# EXERCISE BRIEF:
Give back all of the data exactly as written.

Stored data

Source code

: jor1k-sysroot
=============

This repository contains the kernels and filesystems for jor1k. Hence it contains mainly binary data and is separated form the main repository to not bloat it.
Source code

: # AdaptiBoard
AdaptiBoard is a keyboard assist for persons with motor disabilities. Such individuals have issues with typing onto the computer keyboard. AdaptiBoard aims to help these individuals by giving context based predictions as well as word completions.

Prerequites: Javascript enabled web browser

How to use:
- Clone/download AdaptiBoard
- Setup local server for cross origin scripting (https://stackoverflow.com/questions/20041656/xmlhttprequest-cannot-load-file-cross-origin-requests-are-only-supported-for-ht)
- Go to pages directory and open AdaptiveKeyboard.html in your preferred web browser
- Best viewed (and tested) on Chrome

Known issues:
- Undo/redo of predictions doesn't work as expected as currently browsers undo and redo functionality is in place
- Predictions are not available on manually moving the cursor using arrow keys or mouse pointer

# REPLY TO THE EXERCISE:
Source code

: jor1k-sysroot
=============

This repository contains the kernels and filesystems for jor1k. Hence it contains mainly binary data and is separated form the main repository to not bloat it.
Source code

: # AdaptiBoard
AdaptiBoard is a keyboard assist for persons with motor disabilities. Such individuals have issues with typing onto the computer keyboard. AdaptiBoard aims to help these individuals by giving context based predictions as well as word completions.

Prerequites: Javascript enabled web browser

How to use:
- Clone/download AdaptiBoard
- Setup local server for cross origin scripting (https://stackoverflow.com/questions/20041656/xmlhttprequest-cannot-load-file-cross-origin-requests-are-only-supported-for-ht)
- Go to pages directory and open AdaptiveKeyboard.html in your preferred web browser
- Best viewed (and tested) on Chrome

Known issues:
- Undo/redo of predictions doesn't work as expected as currently browsers undo and redo functionality is in place
- Predictions are not available on manually moving the cursor using arrow keys or mouse pointer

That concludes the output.